The Wall Street Journal speculates that women's jobs fared better during the recession because they received better education than men. According to the U.S. Department of Education, women earn about 166 associate's degrees and 135 bachelor's degrees for every 100 earned by men. Consequently, women are employed in sectors that require college degrees, such as teaching, government and healthcare. Sectors which require less schooling, such as construction and manufacturing, were more likely to shed jobs this past year. Indeed, the contrast in unemployment between men and women has resulted in the coining of a new term: the "man-cession."
In fact, women's role in the workplace has altered so much that last week, the Bureau of Labor Statistics reported that women held about 720,000 more nonfarm payroll jobs than men in January. Women also outnumbered men on the payroll during four months last year.
"This is unprecedented," commented Tim Consedine, regional economist at the U.S. Bureau of Labor Statistics in Boston, who was quoted in the Journal.
But some experts warn that friction can develop in marriages where women have replaced men as the primary breadwinner. "It's almost always a problem," said Cheryl Pappas, a psychotherapist and social commentator who was quoted in the New York Daily News. "Money is a symbol of male virility in our culture.

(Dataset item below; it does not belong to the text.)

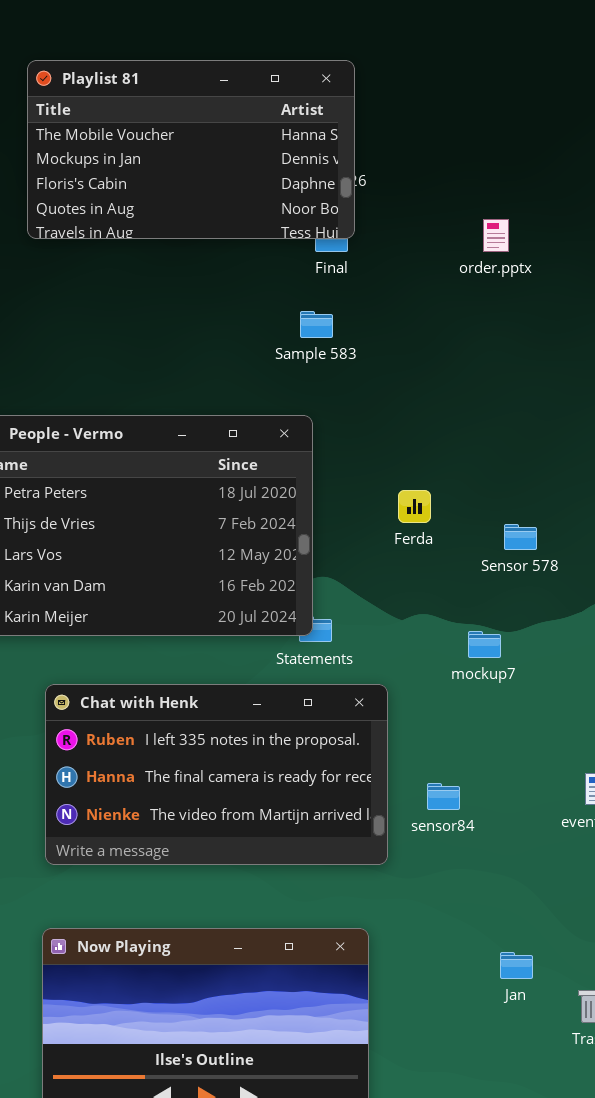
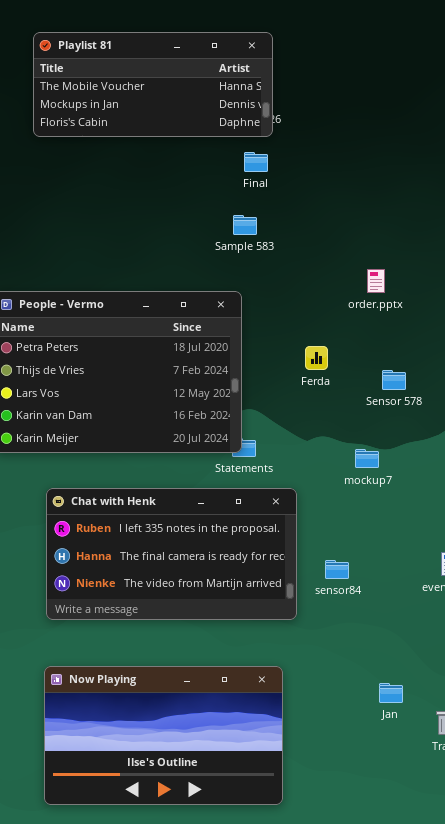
Playlist 81: [27,60,355,239] -> [33,32,273,137], resized
order.pptx: [483,219,509,252] -> [367,269,385,293], moved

This is one issue where society barges in and calls the shots. And if the husband is not the king financially, it's a recipe for disaster. And that's not necessarily because the husband is demanding that kind of kingdom, but because society tells him he is a loser if she makes more money."
Other experts say that marriages aren't necessarily affected by who is the primary breadwinner. "If men and women have the expectation that it's okay for a spouse to earn more, it's not going to affect their relationship like it would if they go into the marriage with the expectation that the husband will have the job that pays more," explained Kristy Archuleta, a financial therapist at Kansas State University who was quoted in Kansas City InfoZine.
Families are being affected by women's increased presence in the workplace as well. The Washington Post reports that because of the recession, less married women are staying home to raise their children. As a result, women complain of having far less parenting time and increased stress.
Pamela Fields, for example, who increased her work hours from part- to full-time after her husband was laid off, found that she needed to give up afternoons with her school-age children. "I feel like when I get home at 6 p.m., there's no room to breathe," she told the Post.